Siccità: in Zimbabwe sono morti più di 100 elefanti

Per comprendere quanto sia grave l’impatto del cambiamento climatico sulla salute del Pianeta basta semplicemente guardare a quello che sta accadendo in Zimbabwe. Nell’ultimo periodo, infatti, all’interno del parco nazionale Hwange, il più importante del Paese, oltre 100 elefanti sono morti a causa della siccità estrema dovuta alla crisi climatica e agli effetti sconvolgenti del passaggio de El Niño. Una triste e tragica notizia soprattutto per uno Stato che basa una buona parte della propria economia sul turismo collegato all’osservazione degli animali selvatici.
Nel Parco, dove vivono 45mila elefanti, circa la metà di quelli presenti in tutto lo Zimbabwe, non ci sono corsi d’acqua naturali e la fauna può abbeverarsi attraverso dei pozzi alimentati dall’energia solare. In questi mesi, però, il caldo torrido ha praticamente prosciugato le risorse idriche. La stagione delle piogge nella nazione africana iniziava solitamente a ottobre per continuare fino a marzo. Ormai da diversi anni lo scenario è cambiato: il clima anomalo e i fenomeni naturali hanno generato una siccità permanente, lunga e grave.
Il paradosso sta nel fatto che l’Africa sia costretta a subire i danni considerevoli derivati dal climate change nonostante sia un continente che a livello di emissioni globali “contribuisce” soltanto con una quota pari al 4%.

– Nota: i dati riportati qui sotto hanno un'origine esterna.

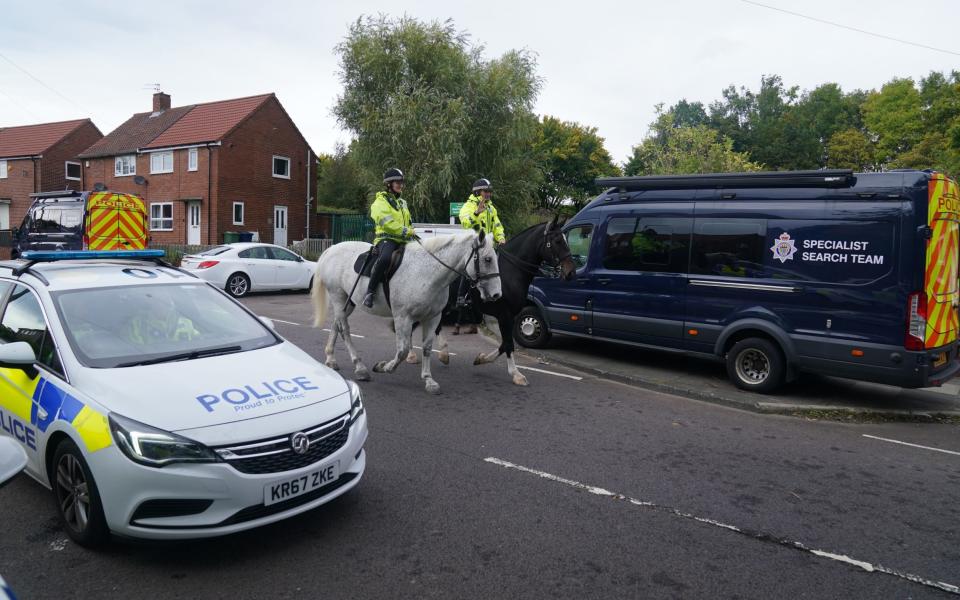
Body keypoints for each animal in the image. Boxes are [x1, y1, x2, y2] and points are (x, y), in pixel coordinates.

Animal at [314, 230, 502, 394]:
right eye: (487, 259)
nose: (496, 295)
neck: (426, 273)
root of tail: (331, 249)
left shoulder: (433, 318)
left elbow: (427, 347)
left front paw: (428, 380)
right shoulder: (403, 317)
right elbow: (403, 350)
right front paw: (384, 366)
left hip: (347, 303)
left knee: (336, 325)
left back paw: (331, 359)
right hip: (338, 298)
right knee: (345, 330)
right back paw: (360, 368)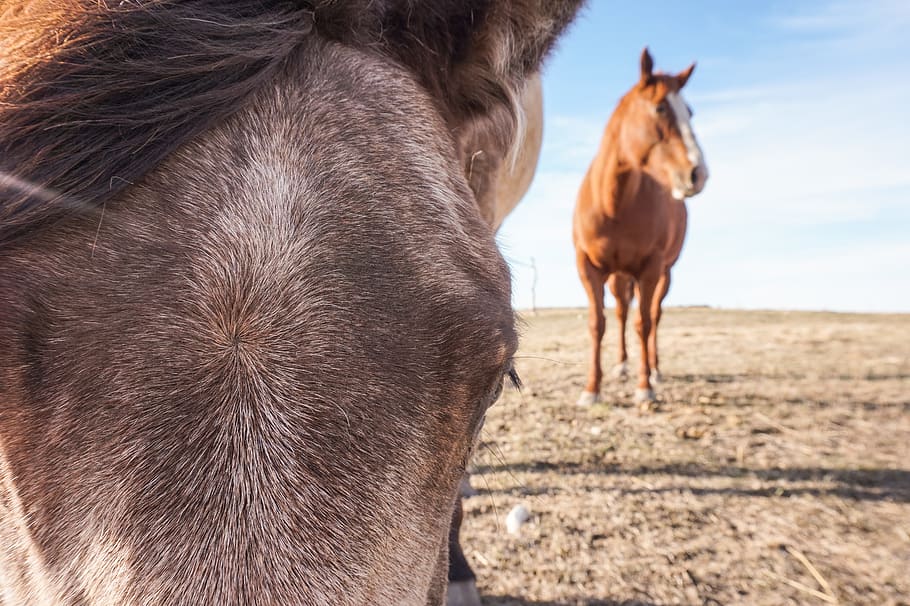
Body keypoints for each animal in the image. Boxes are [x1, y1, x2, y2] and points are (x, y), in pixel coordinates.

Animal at [572, 48, 708, 408]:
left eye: (690, 111)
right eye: (660, 108)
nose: (698, 173)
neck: (613, 203)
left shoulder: (650, 268)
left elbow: (644, 323)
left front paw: (645, 386)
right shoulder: (588, 267)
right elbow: (598, 323)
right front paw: (592, 389)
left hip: (663, 273)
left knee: (653, 317)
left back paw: (655, 370)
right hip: (619, 276)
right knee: (620, 312)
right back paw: (620, 365)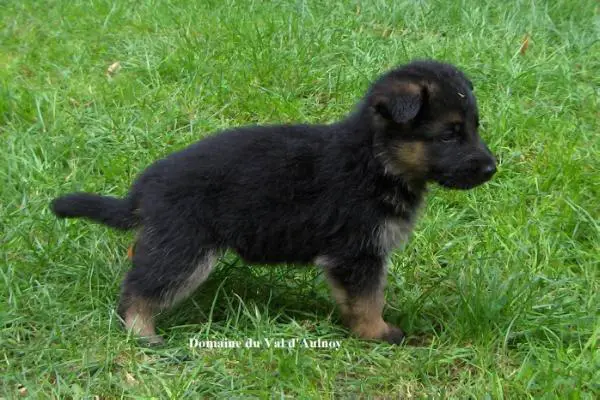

Situazione aggravata dal passaggio de El Niño

Per riuscire a sopravvivere un elefante adulto ha bisogno di 200 litri di acqua al giorno. Una quantità praticamente impossibile da trovare in questo periodo. La conferma della morte per sete di almeno cento pachidermi arriva direttamente dal Fondo internazionale per il benessere degli animali (IFAW) e da altre realtà che operano all’interno del Parco. I più colpiti sono principalmente gli esemplari giovani, anziani e malati, che non riescono a coprire lunghe distanze per trovare l’acqua necessaria.
La situazione già terribile è aggravata anche dagli effetti devastanti dovuti al passaggio de El Niño, il fenomeno meteorologico che provoca il riscaldamento della superfice dell’Oceano Pacifico. Un fenomeno in grado di influenzare notevolmente i modelli climatici globali e che, a seconda della sua intensità e localizzazione, può causare eventi estremi come siccità, tempeste, alluvioni e incendi. Nei mesi scorsi El Niño ha avuto un peso determinante nelle terrificanti inondazioni che hanno sconvolto l’Africa orientale. Gli esperti temono invece seriamente che nell’Africa meridionale continuerà a causare precipitazioni sempre più inferiori.
Il risultato finale potrebbe essere simile a quanto avvenuto nel 2019, quando 200 elefanti morirono a causa della siccità. Per salvare gli animali i responsabili del Parco dovrebbero riuscire a pompare dai pozzi la poca acqua disponibile, sperando che le femmine più anziane, capaci di ricordare la posizione delle fonti, siano in grado di condurre velocemente il branco ad abbeverarsi anche percorrendo lunghe distanze.
L’azione naturale degli elefanti è fondamentale per contrastare gli effetti del riscaldamento globale in quanto permette alla vegetazione di prosperare e, di conseguenza, di assorbire l’anidride carbonica presente nell’aria. Anche per questo motivo è essenziale riuscire a proteggerli.